In the mid-70s, Headley and Russell made clear that the reason Westbrook, with the logistical aid of select California Department of Corrections officers at Vacaville and Soledad prisons, enabled DeFreeze to create the SLA, was in order to delegitimize the New Left in California and most especially, the Black Panthers, founded in nearby Oakland. The SLA’s first major action, despite the incredulous protests of DeFreeze’s followers, was the murder of Dr. Marcus Foster, the uniformly respected, first black superintendent of Oakland schools, who not coincidently had been allowing input from members of the Panthers regarding East Bay schools.

Patty Hearst is the reason the surface story initially caught the attention of the media and public. No one understood that she was a closet radical who secretly visited DeFreeze in prison and whose kidnapping was retribution for breaking off an affair. But Hearst is really tangential to the importance of the events.

Aftermath of the shootout and fire May 1974


The shootout and fire in May 1974, broadcast live for two hours on the major networks with then-new mini-cam technology, showed the country for the first time the use of LAPD’s Special Weapons and Tactics (SWAT) teams. Almost immediately, police departments around the nation began to hire the LAPD to train them in SWAT techniques. Thus, an intelligence operation that successfully undermined the nexus of leftist activity in the San Francisco Bay Area also became the beginning of the militarization of America’s police. And that exponential weaponization has had lasting repercussions in racially charged policing, in Ferguson, Missouri and beyond.

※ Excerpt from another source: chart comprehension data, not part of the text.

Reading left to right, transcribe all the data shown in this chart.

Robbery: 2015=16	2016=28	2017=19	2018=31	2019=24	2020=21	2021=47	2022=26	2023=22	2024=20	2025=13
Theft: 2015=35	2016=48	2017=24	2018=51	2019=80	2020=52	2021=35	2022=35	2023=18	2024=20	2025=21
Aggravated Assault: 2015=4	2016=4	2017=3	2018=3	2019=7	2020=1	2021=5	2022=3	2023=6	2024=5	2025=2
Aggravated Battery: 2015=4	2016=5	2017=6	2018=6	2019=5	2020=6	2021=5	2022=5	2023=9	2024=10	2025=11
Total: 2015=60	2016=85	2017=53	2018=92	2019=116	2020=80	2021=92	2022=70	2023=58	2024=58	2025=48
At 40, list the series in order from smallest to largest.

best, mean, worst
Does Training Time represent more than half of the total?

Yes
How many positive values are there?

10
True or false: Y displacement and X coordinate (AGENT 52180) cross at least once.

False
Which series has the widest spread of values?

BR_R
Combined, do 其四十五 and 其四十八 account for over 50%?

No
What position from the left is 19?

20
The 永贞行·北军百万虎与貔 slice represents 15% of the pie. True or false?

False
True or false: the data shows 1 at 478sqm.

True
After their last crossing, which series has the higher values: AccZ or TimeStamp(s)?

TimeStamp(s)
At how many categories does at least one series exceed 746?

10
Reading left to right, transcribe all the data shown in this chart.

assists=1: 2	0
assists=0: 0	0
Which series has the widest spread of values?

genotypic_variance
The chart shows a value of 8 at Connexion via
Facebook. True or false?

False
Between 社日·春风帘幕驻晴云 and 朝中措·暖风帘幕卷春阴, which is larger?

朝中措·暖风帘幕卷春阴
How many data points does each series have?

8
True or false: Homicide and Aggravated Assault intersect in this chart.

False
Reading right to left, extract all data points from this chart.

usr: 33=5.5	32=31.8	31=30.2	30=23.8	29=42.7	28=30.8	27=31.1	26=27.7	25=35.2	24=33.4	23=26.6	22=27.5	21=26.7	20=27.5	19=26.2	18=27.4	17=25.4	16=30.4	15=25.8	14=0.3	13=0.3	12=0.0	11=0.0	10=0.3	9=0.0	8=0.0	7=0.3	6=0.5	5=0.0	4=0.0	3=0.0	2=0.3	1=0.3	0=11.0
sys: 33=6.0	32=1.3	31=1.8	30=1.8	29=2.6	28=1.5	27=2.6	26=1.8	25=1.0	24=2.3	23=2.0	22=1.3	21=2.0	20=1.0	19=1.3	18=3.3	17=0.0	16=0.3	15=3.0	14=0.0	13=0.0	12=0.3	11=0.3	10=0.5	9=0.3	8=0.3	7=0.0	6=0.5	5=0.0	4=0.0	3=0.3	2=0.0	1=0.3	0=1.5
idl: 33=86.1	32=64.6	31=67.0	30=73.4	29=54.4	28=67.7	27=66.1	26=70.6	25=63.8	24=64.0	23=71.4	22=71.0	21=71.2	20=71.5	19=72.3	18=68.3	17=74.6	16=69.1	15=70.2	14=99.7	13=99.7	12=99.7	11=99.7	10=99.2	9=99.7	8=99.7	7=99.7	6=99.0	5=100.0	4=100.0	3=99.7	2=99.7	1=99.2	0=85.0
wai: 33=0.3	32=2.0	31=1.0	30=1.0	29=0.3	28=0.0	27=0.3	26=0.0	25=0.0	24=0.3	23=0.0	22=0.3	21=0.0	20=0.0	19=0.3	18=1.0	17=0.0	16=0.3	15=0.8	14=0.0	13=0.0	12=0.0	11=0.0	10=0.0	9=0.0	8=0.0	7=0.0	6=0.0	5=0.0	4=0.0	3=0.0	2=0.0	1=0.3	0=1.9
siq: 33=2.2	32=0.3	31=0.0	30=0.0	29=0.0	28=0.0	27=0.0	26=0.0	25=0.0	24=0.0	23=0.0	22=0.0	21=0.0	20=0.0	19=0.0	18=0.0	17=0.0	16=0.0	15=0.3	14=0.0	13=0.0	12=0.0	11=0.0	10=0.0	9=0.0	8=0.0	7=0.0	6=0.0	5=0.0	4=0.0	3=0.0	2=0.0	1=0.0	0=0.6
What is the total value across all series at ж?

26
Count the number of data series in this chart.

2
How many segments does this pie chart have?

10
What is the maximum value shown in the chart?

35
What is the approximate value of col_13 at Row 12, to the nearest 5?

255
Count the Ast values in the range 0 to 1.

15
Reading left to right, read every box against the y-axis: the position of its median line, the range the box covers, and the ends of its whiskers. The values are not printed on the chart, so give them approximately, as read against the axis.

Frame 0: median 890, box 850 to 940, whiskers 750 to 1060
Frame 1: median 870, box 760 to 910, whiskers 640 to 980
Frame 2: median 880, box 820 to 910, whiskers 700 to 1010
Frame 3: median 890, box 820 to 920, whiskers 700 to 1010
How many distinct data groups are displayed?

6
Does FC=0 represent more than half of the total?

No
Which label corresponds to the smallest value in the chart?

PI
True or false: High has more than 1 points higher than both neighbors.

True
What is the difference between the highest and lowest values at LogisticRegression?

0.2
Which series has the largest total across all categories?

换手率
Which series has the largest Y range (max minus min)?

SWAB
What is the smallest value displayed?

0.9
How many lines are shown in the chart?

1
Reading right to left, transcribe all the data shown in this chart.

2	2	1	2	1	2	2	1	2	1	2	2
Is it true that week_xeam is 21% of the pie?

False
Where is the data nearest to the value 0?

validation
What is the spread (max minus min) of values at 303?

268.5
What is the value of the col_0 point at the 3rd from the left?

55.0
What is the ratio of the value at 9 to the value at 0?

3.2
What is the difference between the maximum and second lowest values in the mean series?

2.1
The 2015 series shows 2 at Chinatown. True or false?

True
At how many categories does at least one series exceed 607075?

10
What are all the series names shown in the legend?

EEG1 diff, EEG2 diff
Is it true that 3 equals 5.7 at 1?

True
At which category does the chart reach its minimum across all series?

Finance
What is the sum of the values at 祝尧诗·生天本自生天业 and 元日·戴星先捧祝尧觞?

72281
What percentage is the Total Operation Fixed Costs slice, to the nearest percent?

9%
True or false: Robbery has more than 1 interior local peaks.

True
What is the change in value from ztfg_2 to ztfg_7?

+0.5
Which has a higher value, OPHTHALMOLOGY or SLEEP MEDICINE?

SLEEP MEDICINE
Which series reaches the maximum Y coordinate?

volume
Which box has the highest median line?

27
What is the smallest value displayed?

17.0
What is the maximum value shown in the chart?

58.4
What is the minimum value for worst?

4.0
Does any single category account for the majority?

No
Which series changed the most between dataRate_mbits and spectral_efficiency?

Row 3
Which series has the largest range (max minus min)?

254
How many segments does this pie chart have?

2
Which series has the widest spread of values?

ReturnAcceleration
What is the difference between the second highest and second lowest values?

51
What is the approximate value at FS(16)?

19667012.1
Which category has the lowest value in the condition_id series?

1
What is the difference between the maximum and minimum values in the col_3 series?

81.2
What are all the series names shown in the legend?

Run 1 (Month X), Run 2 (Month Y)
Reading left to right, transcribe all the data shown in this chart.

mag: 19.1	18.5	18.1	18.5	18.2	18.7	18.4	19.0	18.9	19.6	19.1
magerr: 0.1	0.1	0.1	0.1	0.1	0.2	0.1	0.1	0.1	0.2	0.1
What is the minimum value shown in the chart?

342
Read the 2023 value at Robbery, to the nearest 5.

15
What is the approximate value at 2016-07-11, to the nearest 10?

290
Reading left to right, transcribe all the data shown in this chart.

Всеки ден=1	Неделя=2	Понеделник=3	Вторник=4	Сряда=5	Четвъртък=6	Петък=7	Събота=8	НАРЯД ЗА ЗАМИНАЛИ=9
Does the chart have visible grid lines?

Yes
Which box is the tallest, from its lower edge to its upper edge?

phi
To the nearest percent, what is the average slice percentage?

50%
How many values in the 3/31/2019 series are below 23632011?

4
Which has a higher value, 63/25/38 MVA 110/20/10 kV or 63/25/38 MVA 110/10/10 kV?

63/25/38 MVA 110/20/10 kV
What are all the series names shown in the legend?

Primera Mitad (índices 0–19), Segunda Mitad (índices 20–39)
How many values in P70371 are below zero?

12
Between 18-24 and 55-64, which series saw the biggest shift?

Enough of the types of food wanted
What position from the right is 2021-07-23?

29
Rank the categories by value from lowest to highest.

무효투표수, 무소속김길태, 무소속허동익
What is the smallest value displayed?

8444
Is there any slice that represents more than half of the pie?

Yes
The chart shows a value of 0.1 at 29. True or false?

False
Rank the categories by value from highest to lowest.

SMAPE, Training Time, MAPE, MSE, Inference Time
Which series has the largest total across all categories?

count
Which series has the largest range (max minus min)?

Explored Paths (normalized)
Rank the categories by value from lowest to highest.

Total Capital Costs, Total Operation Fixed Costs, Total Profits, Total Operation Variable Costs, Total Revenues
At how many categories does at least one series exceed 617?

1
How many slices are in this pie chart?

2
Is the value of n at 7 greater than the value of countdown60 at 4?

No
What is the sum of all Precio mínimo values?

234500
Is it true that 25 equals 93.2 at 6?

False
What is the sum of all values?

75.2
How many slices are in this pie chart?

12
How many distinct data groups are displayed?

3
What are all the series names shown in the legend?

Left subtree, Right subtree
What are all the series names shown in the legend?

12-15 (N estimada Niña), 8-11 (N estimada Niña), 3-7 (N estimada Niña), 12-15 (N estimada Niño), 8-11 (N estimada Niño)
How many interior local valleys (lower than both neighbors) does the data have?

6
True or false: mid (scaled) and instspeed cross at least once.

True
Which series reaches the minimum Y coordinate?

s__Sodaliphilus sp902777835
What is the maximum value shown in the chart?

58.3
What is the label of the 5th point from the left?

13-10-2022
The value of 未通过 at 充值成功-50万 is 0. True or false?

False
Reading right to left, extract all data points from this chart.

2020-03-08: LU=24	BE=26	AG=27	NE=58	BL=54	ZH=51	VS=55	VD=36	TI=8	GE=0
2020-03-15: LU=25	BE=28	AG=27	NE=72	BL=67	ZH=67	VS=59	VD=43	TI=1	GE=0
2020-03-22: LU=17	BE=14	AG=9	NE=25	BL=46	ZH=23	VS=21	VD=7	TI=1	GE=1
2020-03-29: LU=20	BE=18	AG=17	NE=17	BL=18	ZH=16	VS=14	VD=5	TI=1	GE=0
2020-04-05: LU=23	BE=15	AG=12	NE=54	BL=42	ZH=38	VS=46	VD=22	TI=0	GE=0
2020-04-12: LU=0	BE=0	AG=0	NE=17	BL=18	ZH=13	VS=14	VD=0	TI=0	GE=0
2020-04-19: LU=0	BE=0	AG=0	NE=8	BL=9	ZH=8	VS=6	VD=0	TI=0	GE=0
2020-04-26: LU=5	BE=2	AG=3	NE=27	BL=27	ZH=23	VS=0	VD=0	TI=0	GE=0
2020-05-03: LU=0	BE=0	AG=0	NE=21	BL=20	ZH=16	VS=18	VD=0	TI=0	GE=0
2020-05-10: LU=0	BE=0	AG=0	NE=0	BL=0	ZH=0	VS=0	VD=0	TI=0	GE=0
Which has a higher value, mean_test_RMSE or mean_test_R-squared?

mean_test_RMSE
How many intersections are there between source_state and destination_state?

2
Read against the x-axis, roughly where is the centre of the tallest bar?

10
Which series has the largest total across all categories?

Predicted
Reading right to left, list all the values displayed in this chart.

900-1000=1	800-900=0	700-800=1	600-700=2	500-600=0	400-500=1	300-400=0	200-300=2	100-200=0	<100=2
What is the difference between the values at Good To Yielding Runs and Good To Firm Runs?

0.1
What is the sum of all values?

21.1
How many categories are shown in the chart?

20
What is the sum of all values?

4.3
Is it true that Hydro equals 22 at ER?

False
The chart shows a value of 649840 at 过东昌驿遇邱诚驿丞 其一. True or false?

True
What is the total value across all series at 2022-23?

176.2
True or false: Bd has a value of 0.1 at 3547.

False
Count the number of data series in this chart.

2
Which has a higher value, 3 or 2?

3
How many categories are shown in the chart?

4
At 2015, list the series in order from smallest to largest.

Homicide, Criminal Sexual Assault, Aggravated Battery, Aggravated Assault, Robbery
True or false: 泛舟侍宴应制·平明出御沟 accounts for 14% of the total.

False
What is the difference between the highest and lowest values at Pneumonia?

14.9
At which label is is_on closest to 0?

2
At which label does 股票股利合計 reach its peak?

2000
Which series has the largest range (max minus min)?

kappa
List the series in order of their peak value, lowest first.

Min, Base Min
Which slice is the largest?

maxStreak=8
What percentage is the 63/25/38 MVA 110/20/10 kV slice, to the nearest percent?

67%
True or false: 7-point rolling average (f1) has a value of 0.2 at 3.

Revolution’s End not only draws a connection between the destruction of the false front SLA and police militarization but also examines the little known horrors of Vacaville prison in the 70s and the particular debasement of black prisoners there. Those even marginally familiar with the history of the CIA’s MKULTRA and similar behavior modification projects, which ran for two decades, will not be surprised that Vacaville received funding from the Agency. Before there was a so-called prison-industrial complex, Vacaville was a prison-medico-intelligence complex.

Vacaville Superintendent T. Lawrence Clanon admitted to syndicated columnist Jack Anderson that petty criminal DeFreeze agreed to “medical experimentation.” But in the context of the time, it made sense to ask black prisoners to become police agents, because Governor Ronald Reagan and Attorney General Evelle Younger feared the vitriolic, revolutionary fervor of the Black Panthers, Venceremos, Vietnam Veterans Against the War and other radical groups in the Bay Area. And the politicization of black prisoners in Northern California made it ground zero for a major undercover operation like the SLA, whose methods were suspected only by those in the radical left, underground.

While one can debate the trajectory of the tragic life of Donald DeFreeze, it is a shock to contemplate that the five followers who burned to death alongside him never knew he had been a police agent. However, the 70s use of drugs and other forms of coercion by the CIA and prisons were tools of the state, just as automatic weapons and armored personnel carriers are today, in our most economically ravaged neighborhoods.